Adriaen Brouwer used an array of warm and bright colors to help liven up the dim lit scenes in the taverns. He often used red and yellow to highlight his deep composition and to create a focus on the main subject matter.
His colors can be described as velvety in nature as he looked to recreate a warm and smoky atmosphere. He blended all of his colors with a final over layer of brown to bring all of the colors together and ensure this smoky haze. He also painted white very thinly over the whole work especially over the dark shadows to create the right atmosphere.
Brouwer's palette contained various browns, light pinks, greens, creamy yellows and oranges. He used black and greys in his works for chiaroscuro techniques to produce a better psychological rendering of his scenes.
He also opted for blues and mixed these strongly with grey and white to accentuate people and objects that needed to stand out in the canvas. Blues and greys were also evident in the background and floors to add depth to his works.

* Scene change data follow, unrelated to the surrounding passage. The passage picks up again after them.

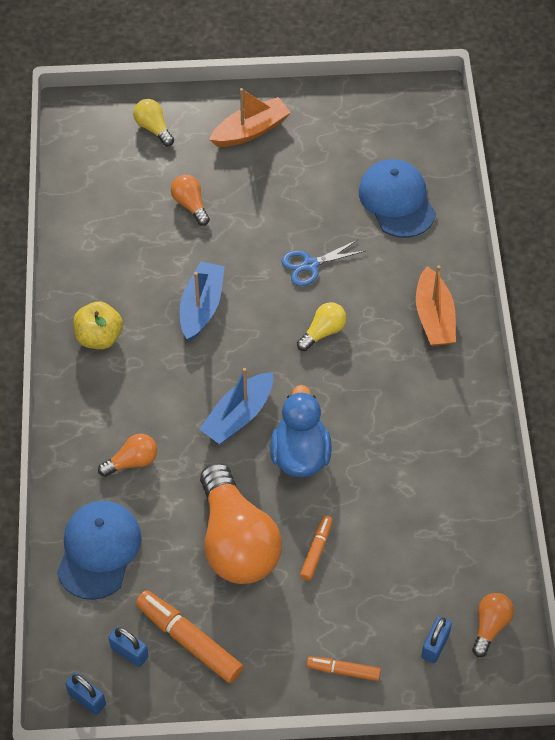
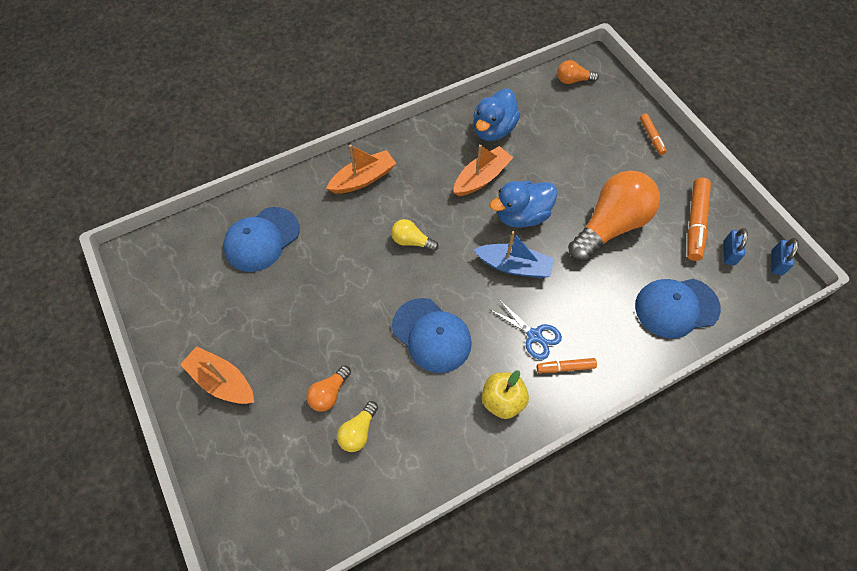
camera: 115 degrees left, 5 degrees up
(132, 462) = (595, 319): orange light bulb -> none
(153, 128) = (248, 472): yellow light bulb -> yellow light bulb (358, 431)
(201, 307) = (431, 335): blue boat -> blue cap
(310, 265) = (353, 274): blue scissors -> blue scissors (534, 336)
(316, 550) = (585, 179): orange marker -> orange marker (565, 367)
(376, 437) = (481, 178): none -> orange boat
(435, 645) = (603, 100): blue padlock -> none
(446, 484) = (493, 129): none -> blue duck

Brouwer's flesh tones are distinct as his use of shading for them is more blended than that of his master Frans Hals. His shading on his subject's faces and skin takes on a stark dabbling of several dark browns to define the subject in light and shadow. He does not blend his flesh tones in but leaves them boldly visible to the eye which has the effect of creating movement in his figures.
The artist's final layers were always thickly applied and in rough detail. His whites are clear on the flesh tones and other features for lighting effects. This technique can be strongly attributed to that of Frans Hals.

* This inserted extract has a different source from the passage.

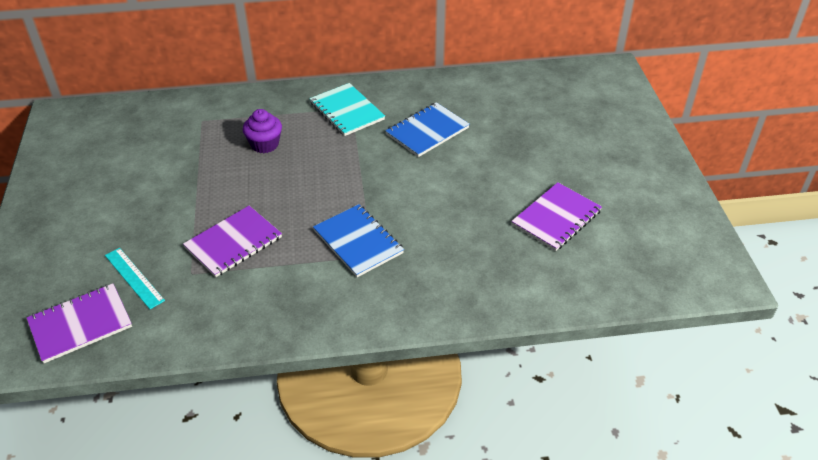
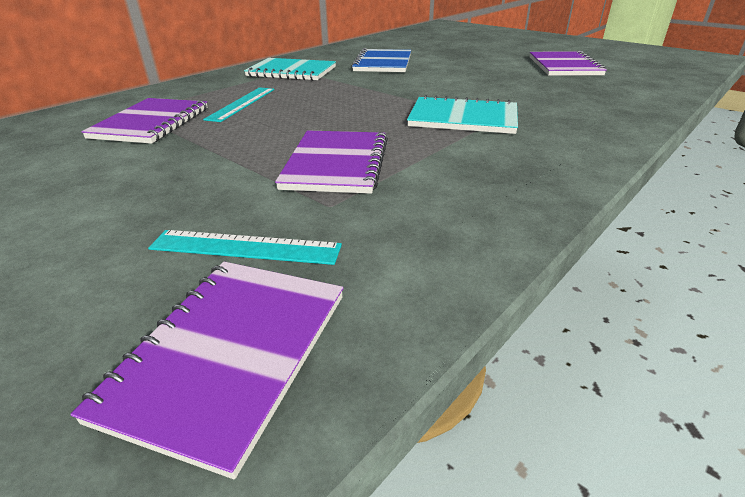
camera: 40 degrees left, 10 degrees down
(198, 142) = (151, 123): none -> purple notebook
(265, 144) = (242, 104): purple cupcake -> turquoise ruler
(358, 242) = (463, 118): blue notebook -> turquoise notebook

Brouwer's brush work was bold and prominent and it can be assumed that he did most of his work at a fast pace, like his sketches. He seemed to press very hard upon the canvas and thickly applied his layers in bold movements especially in outlining the subject matter.
For facial expressions he also used hard and dashing lines and the bristles of his brush are visible on the sitter's face. Subject matter further back in his images are not painted with such precise detail.
Brouwer believed his rough style created a more realistic depiction and suited the fast-paced events that took place in the taverns. However, his brush work is generally smooth in the finished work as his final layers looked to blend in all of the irregularities with a layer of light grey or brown to accentuate the smoky interior.
Brouwer's compositional techniques take on two forms as he changed his style of using the subject matter to create depth to more spacious scenes whereby he used objects, lighting techniques and colors to create depth instead.
Like Hals, Brouwer enjoyed creating images with one side completely in darkness. This was not only done to recreate the dim setting of the fire-lit taverns but also to create depth. He added crevices and nooks in his walls to reaffirm the depth of the scene.
The artist's tavern scenes contained many subject matter engaged in immoral behaviour that took place on different slanted planes, as in the works of Rubens and Jordaens.